''Aqui no baile só entram maiores de 50'', comenta Luisita Hostins, que além de controle moral é a coordenadora do Grupo da Terceira Idade da comunidade. ''Se for homem mais novo, eu pergunto se ele vai dançar com todas ou uma só, pois elas gostam se eles vêm. Agora, se é menina mais nova, só entra se tiver acompanhada, pois as senhoras morrem de ciúmes'', diz. ''Se eu deixar entrar, só dão bola para elas.''
Por razão parecida, Luisita evita deixar entrar com roupas ousadas, que acabam chamando à atenção e ganhando muitos parceiros no baile. ''Tem muitos idosos que se comportam como criança, sabe?'' Os casais dançam e trocam de parceiros com frequência, mas é difícil ver um beijo no salão.
''E, quando o pessoal começa a forçar a barra, eu digo: dá uma segurada nos beijinhos'', explica seus métodos Vicente Nunes dos Santos, segurança do baile há seis meses. Avalia o trabalho como tranquilo, mas no mês passado quase teve bronca quando uma senhora chegou e viu o esposo dançando com outra. ''Aqui vem bastante gente que é casado e conta para o companheiro que vai ao médico ou ao hospital visitar um amigo. Tudo para dar uma escapada.''
Ainda não são quatro da tarde e a rainha do baile, que recebeu a faixa em eleição popular em setembro, está um pouco cansada. ''Agora já não me lembro mais, mas já dancei com mais de dez'', conta a requisitada Maria da Conceição Domingues, 81 anos de fôlego. Ela dança na segunda, terça, quinta e sexta-feiras. Na quarta, tem encontro com o grupo de artesanato e, a cada quinze dias, também vai ao Santo Inácio aos domingos, no baile aberto para todas as idades. ''Eu danço a semana inteira'', diz a octagenária sem usar figura de linguagem.
Foi um incidente com a rai© nha que levou Luisita ao microfone desta vez. ''Pessoal, quando estiverem dançando, cuidado para não machucar ninguém. Cuidado ao dar um passo para trás'', suspira. ''Hoje aconteceu com a nossa velha Conceição. E saiu sangue'', suspira. ''Foi o salto de alguém que pegou na perna dela. Cuidado, somos todas da terceira idade. Vamos dançar com calma.'' Luisita, 56, veste roupa preta discreta e um cachecol cor-de-rosa. Parou de dançar há dois anos, quando faleceu Abelardo, seu marido.
Dança e oração
''Se não vierem rezar, não tem lanche hoje'', exclama a organizadora do salão. São poucos aqueles que permanecem. A maioria já está do lado de fora e nos fundos, fazendo fila para o lanche, que é servido depois da reza. ''Tem algum Antônio? Hoje é dia de Santo Antônio.'' Ela conta os Antônios presentes: um, dois, três, quatro. Com a insistência, a turma vem para a frente do salão. Juntos, todos cantam parabéns aos homônimos do santo e aos aniversariantes. Em semi-círculos, os presentes ficam lado a lado e começam com um Pai Nosso. Depois, de mãos dadas, rezam três Aves Maria em conjunto. Um Santo Anjo é o zeloso guardador do lanche, que vem na sequência.

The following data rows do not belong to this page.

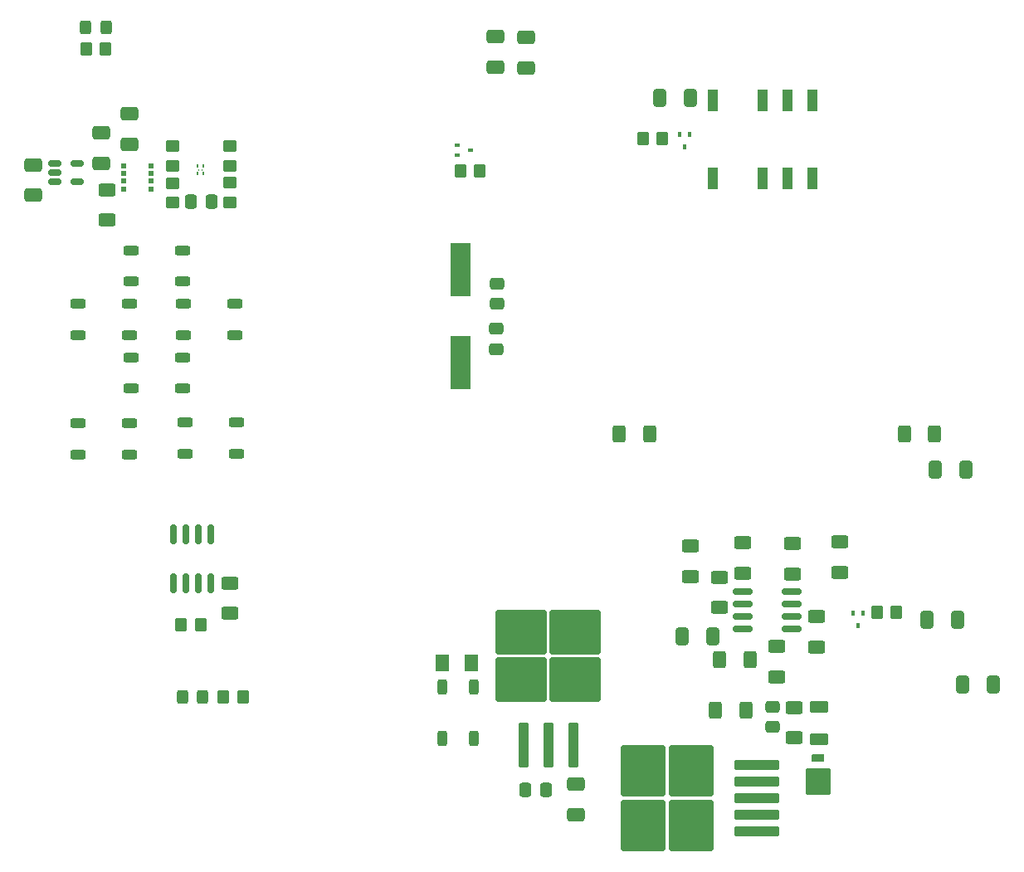
<source format=gbr>
%TF.GenerationSoftware,KiCad,Pcbnew,9.0.0*%
%TF.CreationDate,2025-04-21T23:10:22+02:00*%
%TF.ProjectId,DIMECRES_C_retrovisors,44494d45-4352-4455-935f-435f72657472,rev?*%
%TF.SameCoordinates,Original*%
%TF.FileFunction,Paste,Top*%
%TF.FilePolarity,Positive*%
%FSLAX46Y46*%
G04 Gerber Fmt 4.6, Leading zero omitted, Abs format (unit mm)*
G04 Created by KiCad (PCBNEW 9.0.0) date 2025-04-21 23:10:22*
%MOMM*%
%LPD*%
G01*
G04 APERTURE LIST*
G04 Aperture macros list*
%AMRoundRect*
0 Rectangle with rounded corners*
0 $1 Rounding radius*
0 $2 $3 $4 $5 $6 $7 $8 $9 X,Y pos of 4 corners*
0 Add a 4 corners polygon primitive as box body*
4,1,4,$2,$3,$4,$5,$6,$7,$8,$9,$2,$3,0*
0 Add four circle primitives for the rounded corners*
1,1,$1+$1,$2,$3*
1,1,$1+$1,$4,$5*
1,1,$1+$1,$6,$7*
1,1,$1+$1,$8,$9*
0 Add four rect primitives between the rounded corners*
20,1,$1+$1,$2,$3,$4,$5,0*
20,1,$1+$1,$4,$5,$6,$7,0*
20,1,$1+$1,$6,$7,$8,$9,0*
20,1,$1+$1,$8,$9,$2,$3,0*%
%AMOutline4P*
0 Free polygon, 4 corners , with rotation*
0 The origin of the aperture is its center*
0 number of corners: always 4*
0 $1 to $8 corner X, Y*
0 $9 Rotation angle, in degrees counterclockwise*
0 create outline with 4 corners*
4,1,4,$1,$2,$3,$4,$5,$6,$7,$8,$1,$2,$9*%
%AMFreePoly0*
4,1,18,-0.200000,0.100000,-0.198097,0.109567,-0.192678,0.117678,-0.184567,0.123097,-0.175000,0.125000,0.175000,0.125000,0.184567,0.123097,0.192678,0.117678,0.198097,0.109567,0.200000,0.100000,0.200000,-0.100000,0.198097,-0.109567,0.192678,-0.117678,0.184567,-0.123097,0.175000,-0.125000,-0.075000,-0.125000,-0.200000,0.000000,-0.200000,0.100000,-0.200000,0.100000,$1*%
%AMFreePoly1*
4,1,18,-0.200000,0.000000,-0.075000,0.125000,0.175000,0.125000,0.184567,0.123097,0.192678,0.117678,0.198097,0.109567,0.200000,0.100000,0.200000,-0.100000,0.198097,-0.109567,0.192678,-0.117678,0.184567,-0.123097,0.175000,-0.125000,-0.175000,-0.125000,-0.184567,-0.123097,-0.192678,-0.117678,-0.198097,-0.109567,-0.200000,-0.100000,-0.200000,0.000000,-0.200000,0.000000,$1*%
G04 Aperture macros list end*
%ADD10RoundRect,0.250000X0.475000X-0.337500X0.475000X0.337500X-0.475000X0.337500X-0.475000X-0.337500X0*%
%ADD11RoundRect,0.250000X0.525000X0.250000X-0.525000X0.250000X-0.525000X-0.250000X0.525000X-0.250000X0*%
%ADD12RoundRect,0.250000X0.400000X0.625000X-0.400000X0.625000X-0.400000X-0.625000X0.400000X-0.625000X0*%
%ADD13RoundRect,0.250000X0.350000X0.450000X-0.350000X0.450000X-0.350000X-0.450000X0.350000X-0.450000X0*%
%ADD14RoundRect,0.250000X-0.625000X0.400000X-0.625000X-0.400000X0.625000X-0.400000X0.625000X0.400000X0*%
%ADD15RoundRect,0.250000X0.625000X-0.400000X0.625000X0.400000X-0.625000X0.400000X-0.625000X-0.400000X0*%
%ADD16RoundRect,0.100000X0.100000X-0.155000X0.100000X0.155000X-0.100000X0.155000X-0.100000X-0.155000X0*%
%ADD17RoundRect,0.250000X-0.450000X0.350000X-0.450000X-0.350000X0.450000X-0.350000X0.450000X0.350000X0*%
%ADD18RoundRect,0.250000X-0.650000X0.412500X-0.650000X-0.412500X0.650000X-0.412500X0.650000X0.412500X0*%
%ADD19RoundRect,0.250000X-0.350000X-0.450000X0.350000X-0.450000X0.350000X0.450000X-0.350000X0.450000X0*%
%ADD20RoundRect,0.250000X-0.337500X-0.475000X0.337500X-0.475000X0.337500X0.475000X-0.337500X0.475000X0*%
%ADD21RoundRect,0.250000X0.650000X-0.412500X0.650000X0.412500X-0.650000X0.412500X-0.650000X-0.412500X0*%
%ADD22RoundRect,0.250000X0.412500X0.650000X-0.412500X0.650000X-0.412500X-0.650000X0.412500X-0.650000X0*%
%ADD23RoundRect,0.250000X0.300000X-2.050000X0.300000X2.050000X-0.300000X2.050000X-0.300000X-2.050000X0*%
%ADD24RoundRect,0.250000X2.375000X-2.025000X2.375000X2.025000X-2.375000X2.025000X-2.375000X-2.025000X0*%
%ADD25RoundRect,0.250000X0.450000X-0.350000X0.450000X0.350000X-0.450000X0.350000X-0.450000X-0.350000X0*%
%ADD26RoundRect,0.150000X0.825000X0.150000X-0.825000X0.150000X-0.825000X-0.150000X0.825000X-0.150000X0*%
%ADD27RoundRect,0.127000X1.143000X-1.208000X1.143000X1.208000X-1.143000X1.208000X-1.143000X-1.208000X0*%
%ADD28RoundRect,0.076200X0.558800X-0.304800X0.558800X0.304800X-0.558800X0.304800X-0.558800X-0.304800X0*%
%ADD29RoundRect,0.250000X0.250000X-0.525000X0.250000X0.525000X-0.250000X0.525000X-0.250000X-0.525000X0*%
%ADD30RoundRect,0.150000X-0.512500X-0.150000X0.512500X-0.150000X0.512500X0.150000X-0.512500X0.150000X0*%
%ADD31RoundRect,0.250000X2.050000X0.300000X-2.050000X0.300000X-2.050000X-0.300000X2.050000X-0.300000X0*%
%ADD32RoundRect,0.250000X2.025000X2.375000X-2.025000X2.375000X-2.025000X-2.375000X2.025000X-2.375000X0*%
%ADD33RoundRect,0.150000X-0.150000X0.825000X-0.150000X-0.825000X0.150000X-0.825000X0.150000X0.825000X0*%
%ADD34RoundRect,0.250000X0.700000X-0.362500X0.700000X0.362500X-0.700000X0.362500X-0.700000X-0.362500X0*%
%ADD35RoundRect,0.250000X-0.400000X-0.625000X0.400000X-0.625000X0.400000X0.625000X-0.400000X0.625000X0*%
%ADD36R,0.550000X0.500000*%
%ADD37RoundRect,0.250000X0.337500X0.475000X-0.337500X0.475000X-0.337500X-0.475000X0.337500X-0.475000X0*%
%ADD38RoundRect,0.250000X-0.325000X-0.450000X0.325000X-0.450000X0.325000X0.450000X-0.325000X0.450000X0*%
%ADD39R,2.000000X5.500000*%
%ADD40RoundRect,0.100000X0.155000X0.100000X-0.155000X0.100000X-0.155000X-0.100000X0.155000X-0.100000X0*%
%ADD41RoundRect,0.250001X0.462499X0.624999X-0.462499X0.624999X-0.462499X-0.624999X0.462499X-0.624999X0*%
%ADD42FreePoly0,270.000000*%
%ADD43Outline4P,-0.108250X0.000000X0.108250X-0.125000X0.108250X0.125000X-0.108250X0.000000X180.000000*%
%ADD44FreePoly1,90.000000*%
%ADD45FreePoly0,90.000000*%
%ADD46Outline4P,-0.125000X-0.108250X0.125000X-0.108250X0.000000X0.108250X0.000000X0.108250X90.000000*%
%ADD47FreePoly1,270.000000*%
%ADD48RoundRect,0.250000X-0.475000X0.337500X-0.475000X-0.337500X0.475000X-0.337500X0.475000X0.337500X0*%
%ADD49R,1.000000X2.200000*%
%ADD50RoundRect,0.250000X-0.412500X-0.650000X0.412500X-0.650000X0.412500X0.650000X-0.412500X0.650000X0*%
G04 APERTURE END LIST*
D10*
%TO.C,C13*%
X138252600Y-82513000D03*
X138252600Y-80438000D03*
%TD*%
D11*
%TO.C,SW5*%
X106175000Y-91175000D03*
X100925000Y-91175000D03*
X106175000Y-87975000D03*
X100925000Y-87975000D03*
%TD*%
D12*
%TO.C,R5*%
X153839600Y-95794600D03*
X150739600Y-95794600D03*
%TD*%
D11*
%TO.C,SW7*%
X111500000Y-85725000D03*
X106250000Y-85725000D03*
X111500000Y-82525000D03*
X106250000Y-82525000D03*
%TD*%
D13*
%TO.C,R20*%
X112383600Y-122671600D03*
X110383600Y-122671600D03*
%TD*%
D14*
%TO.C,R16*%
X158028750Y-107246250D03*
X158028750Y-110346250D03*
%TD*%
D15*
%TO.C,R19*%
X163371250Y-106913750D03*
X163371250Y-110013750D03*
%TD*%
D16*
%TO.C,Q3*%
X175614000Y-114056000D03*
X174614000Y-114056000D03*
X175114000Y-115346000D03*
%TD*%
D17*
%TO.C,R25*%
X111024330Y-66409377D03*
X111024330Y-68409377D03*
%TD*%
D18*
%TO.C,C4*%
X146304000Y-131495000D03*
X146304000Y-134620000D03*
%TD*%
D19*
%TO.C,R23*%
X134550000Y-68975000D03*
X136550000Y-68975000D03*
%TD*%
D20*
%TO.C,C23*%
X107052500Y-72060000D03*
X109127500Y-72060000D03*
%TD*%
D21*
%TO.C,C15*%
X138150600Y-58382300D03*
X138150600Y-55257300D03*
%TD*%
D19*
%TO.C,R21*%
X96355000Y-56475000D03*
X98355000Y-56475000D03*
%TD*%
D22*
%TO.C,C11*%
X160324800Y-116484400D03*
X157199800Y-116484400D03*
%TD*%
D23*
%TO.C,U10*%
X140976000Y-127578000D03*
X143516000Y-127578000D03*
D24*
X140741000Y-120853000D03*
X146291000Y-120853000D03*
X140741000Y-116003000D03*
X146291000Y-116003000D03*
D23*
X146056000Y-127578000D03*
%TD*%
D11*
%TO.C,SW6*%
X100800000Y-85700000D03*
X95550000Y-85700000D03*
X100800000Y-82500000D03*
X95550000Y-82500000D03*
%TD*%
D25*
%TO.C,R26*%
X111024330Y-72169377D03*
X111024330Y-70169377D03*
%TD*%
D11*
%TO.C,SW2*%
X111725000Y-97800000D03*
X106475000Y-97800000D03*
X111725000Y-94600000D03*
X106475000Y-94600000D03*
%TD*%
D22*
%TO.C,C17*%
X158000800Y-61491400D03*
X154875800Y-61491400D03*
%TD*%
D15*
%TO.C,R13*%
X168396250Y-110063750D03*
X168396250Y-106963750D03*
%TD*%
D26*
%TO.C,U6*%
X168346250Y-115693750D03*
X168346250Y-114423750D03*
X168346250Y-113153750D03*
X168346250Y-111883750D03*
X163396250Y-111883750D03*
X163396250Y-113153750D03*
X163396250Y-114423750D03*
X163396250Y-115693750D03*
%TD*%
D27*
%TO.C,D1*%
X171070000Y-131260000D03*
D28*
X171070000Y-128909000D03*
%TD*%
D29*
%TO.C,SW10*%
X132729700Y-126865200D03*
X132729700Y-121615200D03*
X135929700Y-126865200D03*
X135929700Y-121615200D03*
%TD*%
D30*
%TO.C,U2*%
X93142330Y-68157377D03*
X93142330Y-69107377D03*
X93142330Y-70057377D03*
X95417330Y-70057377D03*
X95417330Y-68157377D03*
%TD*%
D31*
%TO.C,U3*%
X164795000Y-136375000D03*
X164795000Y-134675000D03*
X164795000Y-132975000D03*
D32*
X158070000Y-135750000D03*
X158070000Y-130200000D03*
X153220000Y-135750000D03*
X153220000Y-130200000D03*
D31*
X164795000Y-131275000D03*
X164795000Y-129575000D03*
%TD*%
D33*
%TO.C,U5*%
X109070000Y-106075000D03*
X107800000Y-106075000D03*
X106530000Y-106075000D03*
X105260000Y-106075000D03*
X105260000Y-111025000D03*
X106530000Y-111025000D03*
X107800000Y-111025000D03*
X109070000Y-111025000D03*
%TD*%
D34*
%TO.C,L1*%
X171150000Y-126975000D03*
X171150000Y-123650000D03*
%TD*%
D35*
%TO.C,R4*%
X179822600Y-95820000D03*
X182922600Y-95820000D03*
%TD*%
D17*
%TO.C,R11*%
X105194330Y-66439377D03*
X105194330Y-68439377D03*
%TD*%
D36*
%TO.C,U1*%
X103015000Y-70807377D03*
X103015000Y-70007377D03*
X103015000Y-69207377D03*
X103015000Y-68407377D03*
X100165000Y-68407377D03*
X100165000Y-69207377D03*
X100165000Y-70007377D03*
X100165000Y-70807377D03*
%TD*%
D15*
%TO.C,R12*%
X166803750Y-120571250D03*
X166803750Y-117471250D03*
%TD*%
D19*
%TO.C,R22*%
X177044000Y-113971000D03*
X179044000Y-113971000D03*
%TD*%
D22*
%TO.C,C8*%
X186157400Y-99466400D03*
X183032400Y-99466400D03*
%TD*%
D13*
%TO.C,R24*%
X155158400Y-65676200D03*
X153158400Y-65676200D03*
%TD*%
D37*
%TO.C,C5*%
X143256000Y-132080000D03*
X141181000Y-132080000D03*
%TD*%
D35*
%TO.C,R17*%
X161025000Y-118850000D03*
X164125000Y-118850000D03*
%TD*%
D38*
%TO.C,D4*%
X96330000Y-54340000D03*
X98380000Y-54340000D03*
%TD*%
D13*
%TO.C,R6*%
X108050000Y-115230000D03*
X106050000Y-115230000D03*
%TD*%
D11*
%TO.C,SW3*%
X100825000Y-97900000D03*
X95575000Y-97900000D03*
X100825000Y-94700000D03*
X95575000Y-94700000D03*
%TD*%
D22*
%TO.C,C22*%
X185260000Y-114750000D03*
X182135000Y-114750000D03*
%TD*%
D10*
%TO.C,C18*%
X166440000Y-125705000D03*
X166440000Y-123630000D03*
%TD*%
D21*
%TO.C,C21*%
X141250000Y-58425000D03*
X141250000Y-55300000D03*
%TD*%
D11*
%TO.C,SW4*%
X106225000Y-80250000D03*
X100975000Y-80250000D03*
X106225000Y-77050000D03*
X100975000Y-77050000D03*
%TD*%
D14*
%TO.C,R7*%
X111060000Y-111000000D03*
X111060000Y-114100000D03*
%TD*%
D35*
%TO.C,R1*%
X160600000Y-123950000D03*
X163700000Y-123950000D03*
%TD*%
D39*
%TO.C,Y1*%
X134569600Y-88533000D03*
X134569600Y-79033000D03*
%TD*%
D14*
%TO.C,R14*%
X173228750Y-106796250D03*
X173228750Y-109896250D03*
%TD*%
D40*
%TO.C,Q2*%
X134260000Y-66350000D03*
X134260000Y-67350000D03*
X135550000Y-66850000D03*
%TD*%
D41*
%TO.C,R9*%
X135690400Y-119151400D03*
X132715400Y-119151400D03*
%TD*%
D25*
%TO.C,R10*%
X105194330Y-72199377D03*
X105194330Y-70199377D03*
%TD*%
D16*
%TO.C,Q1*%
X157908400Y-65234000D03*
X156908400Y-65234000D03*
X157408400Y-66524000D03*
%TD*%
D15*
%TO.C,R2*%
X168640000Y-126810000D03*
X168640000Y-123710000D03*
%TD*%
%TO.C,R3*%
X98467330Y-73982377D03*
X98467330Y-70882377D03*
%TD*%
D21*
%TO.C,C20*%
X100790000Y-66260000D03*
X100790000Y-63135000D03*
%TD*%
D42*
%TO.C,U8*%
X108296000Y-69227600D03*
D43*
X108206000Y-68827600D03*
D44*
X108296000Y-68427600D03*
D45*
X107696000Y-68427600D03*
D46*
X107786000Y-68827600D03*
D47*
X107696000Y-69227600D03*
%TD*%
D18*
%TO.C,C3*%
X90967330Y-68319877D03*
X90967330Y-71444877D03*
%TD*%
D48*
%TO.C,C12*%
X138249600Y-85043000D03*
X138249600Y-87118000D03*
%TD*%
D21*
%TO.C,C19*%
X97942330Y-68169877D03*
X97942330Y-65044877D03*
%TD*%
D49*
%TO.C,SW1*%
X160327400Y-69720400D03*
X165407400Y-69720400D03*
X167947400Y-69720400D03*
X170487400Y-69720400D03*
X170487400Y-61720400D03*
X167947400Y-61720400D03*
X165407400Y-61720400D03*
X160327400Y-61720400D03*
%TD*%
D14*
%TO.C,R18*%
X160985200Y-110413200D03*
X160985200Y-113513200D03*
%TD*%
D38*
%TO.C,D2*%
X106183600Y-122671600D03*
X108233600Y-122671600D03*
%TD*%
D14*
%TO.C,R15*%
X170896250Y-114413750D03*
X170896250Y-117513750D03*
%TD*%
D50*
%TO.C,C16*%
X188942500Y-121375000D03*
X185817500Y-121375000D03*
%TD*%
M02*

</source>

''Levamos cinco horas para fazer e, em dez minutos, não tem mais nada'', comenta a cozinheira Marina Santa Fermin, que chega às 5 horas da manhã para preparar o lanche. São 35 quilos de farinha e um total de R$ 150 em ingredientes. Em pouquíssimo tempo, as bandejas realmente ficam absolutamente vazias.
A reza que acontece antes é uma relação direta com a igreja. Luisita explica que o baile está tendo dificuldades com a paróquia. ''Falo para o padre que sempre peço para o pessoal se comportar ao sair do baile. Ao menos até chegar ao ponto de ônibus. Para muita gente, tem sem-vergonhice aqui. Mas, como você pôde ver, é um ambiente familiar.'' O Padre Erno, responsável pela paróquia Nossa Senhora da Paz, foi contatado pela FOLHA, mas preferiu não comentar o caso.
Às 17h27, a banda encerra a última música. Antes das 17h30, já não há pessoas no salão. Luisa Rubineq, a senhora de 88 anos que aparece no começo desta história, é a mais idosa do baile. Ao final, ela conclui. ''Até cansei. Foi muito bom.'' Pergunto se teve parceiro para dançar. ''Parceiro? Ah, para mim sempre tem.'' (R.U.)